Target Audience: Construction Industry Professionals, Contractors, Construction Business Owners, Construction Accountant Interest, Construction Management, Tax Law Changes and Updates, Taxable Income Interest, Federal Tax and State Tax Law Updates
As the concept of the "traditional family" continues to evolve under various state laws, certain definitional departures from federal tax law arise creating some potentially troublesome issues. This is certainly the case involving health care coverage for children and domestic partners of same-sex marriages who do not meet the definition of a dependent or spouse under federal tax law. In cases where a taxpayer's employer pays for health care coverage of a same-sex spouse or child who is no longer a dependent, such costs result in taxable income to the taxpayer/employee.
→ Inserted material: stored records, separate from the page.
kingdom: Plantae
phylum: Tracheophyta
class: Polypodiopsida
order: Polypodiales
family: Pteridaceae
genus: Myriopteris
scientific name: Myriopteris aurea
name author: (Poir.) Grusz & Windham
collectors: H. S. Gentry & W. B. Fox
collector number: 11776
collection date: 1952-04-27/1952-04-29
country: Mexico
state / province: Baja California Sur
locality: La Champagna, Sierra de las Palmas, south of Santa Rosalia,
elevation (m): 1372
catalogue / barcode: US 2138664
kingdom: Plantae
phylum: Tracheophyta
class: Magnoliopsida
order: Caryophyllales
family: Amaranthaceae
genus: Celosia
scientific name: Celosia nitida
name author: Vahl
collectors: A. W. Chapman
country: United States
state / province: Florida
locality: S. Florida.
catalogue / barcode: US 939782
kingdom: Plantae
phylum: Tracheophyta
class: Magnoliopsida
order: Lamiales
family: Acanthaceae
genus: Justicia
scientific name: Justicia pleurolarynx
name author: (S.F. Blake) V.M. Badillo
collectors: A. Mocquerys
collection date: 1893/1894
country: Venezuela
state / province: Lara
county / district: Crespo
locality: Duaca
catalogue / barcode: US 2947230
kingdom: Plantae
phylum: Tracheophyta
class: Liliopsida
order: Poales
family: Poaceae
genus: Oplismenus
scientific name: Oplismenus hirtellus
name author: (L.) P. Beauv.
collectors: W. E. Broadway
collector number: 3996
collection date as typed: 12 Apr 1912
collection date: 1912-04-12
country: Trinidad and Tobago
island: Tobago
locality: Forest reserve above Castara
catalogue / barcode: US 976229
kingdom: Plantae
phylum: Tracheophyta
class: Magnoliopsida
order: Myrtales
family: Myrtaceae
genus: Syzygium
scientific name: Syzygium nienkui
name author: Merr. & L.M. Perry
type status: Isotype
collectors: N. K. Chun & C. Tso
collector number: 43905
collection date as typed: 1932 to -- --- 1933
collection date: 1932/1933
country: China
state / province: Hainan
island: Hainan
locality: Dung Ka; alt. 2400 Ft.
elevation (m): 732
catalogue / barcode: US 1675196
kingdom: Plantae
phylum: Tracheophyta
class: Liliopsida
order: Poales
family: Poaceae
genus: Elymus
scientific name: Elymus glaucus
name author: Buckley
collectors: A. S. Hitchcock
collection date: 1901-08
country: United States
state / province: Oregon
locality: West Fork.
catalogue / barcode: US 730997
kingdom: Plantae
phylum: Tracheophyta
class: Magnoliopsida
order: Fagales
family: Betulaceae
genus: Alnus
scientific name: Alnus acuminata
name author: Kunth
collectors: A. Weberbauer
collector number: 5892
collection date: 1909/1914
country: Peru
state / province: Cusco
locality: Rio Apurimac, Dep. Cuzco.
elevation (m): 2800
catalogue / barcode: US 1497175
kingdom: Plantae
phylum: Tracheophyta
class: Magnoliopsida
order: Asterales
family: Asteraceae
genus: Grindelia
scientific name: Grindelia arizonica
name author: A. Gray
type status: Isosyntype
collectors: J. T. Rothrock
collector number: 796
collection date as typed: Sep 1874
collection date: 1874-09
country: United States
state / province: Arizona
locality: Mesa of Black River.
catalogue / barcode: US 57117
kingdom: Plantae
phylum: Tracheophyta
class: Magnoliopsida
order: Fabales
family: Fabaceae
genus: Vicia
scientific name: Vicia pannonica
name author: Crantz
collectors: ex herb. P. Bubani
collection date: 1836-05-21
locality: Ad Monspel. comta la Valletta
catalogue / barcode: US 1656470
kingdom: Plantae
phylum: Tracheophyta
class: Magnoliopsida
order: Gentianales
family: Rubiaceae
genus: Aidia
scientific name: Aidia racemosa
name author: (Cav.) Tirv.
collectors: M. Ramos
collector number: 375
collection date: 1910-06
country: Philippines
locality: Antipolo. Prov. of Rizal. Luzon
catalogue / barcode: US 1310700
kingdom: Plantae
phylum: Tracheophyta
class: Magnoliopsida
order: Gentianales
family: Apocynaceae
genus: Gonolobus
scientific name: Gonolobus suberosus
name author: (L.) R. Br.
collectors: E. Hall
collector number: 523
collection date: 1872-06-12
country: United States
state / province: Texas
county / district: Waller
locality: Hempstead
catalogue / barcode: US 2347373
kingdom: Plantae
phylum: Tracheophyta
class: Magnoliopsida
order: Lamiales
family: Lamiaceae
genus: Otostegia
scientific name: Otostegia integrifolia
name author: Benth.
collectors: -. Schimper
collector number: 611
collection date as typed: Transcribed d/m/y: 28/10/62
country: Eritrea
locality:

Specifically, employer-paid premiums on a policy of accident or health insurance coverage are excludable from the employee's taxable income if such coverage is for the employee, his spouse, or his dependents. The federal definition of a spouse or dependent may not be the same as what may be covered under a group plan under state law. In the case of a spouse, a federal statute (the "Defense of Marriage Act", PL 104-199) defines the term "spouse" as limited to a person of the opposite sex who is a husband or wife. As a result, health insurance premiums paid by an employer for coverage of a same-sex spouse would be includible in the employee's taxable income as such coverage is not for the employee's spouse, notwithstanding recognition as a spouse under state law.
In the case of a child, the federal exclusion of a same-sex spouse could result in that spouse's child being disqualified as the taxpayer's dependent with the resulting inclusion of employer-paid premiums being taxable to the taxpayer-employee. This certainly has implications in determining and reporting an employee's taxable wages.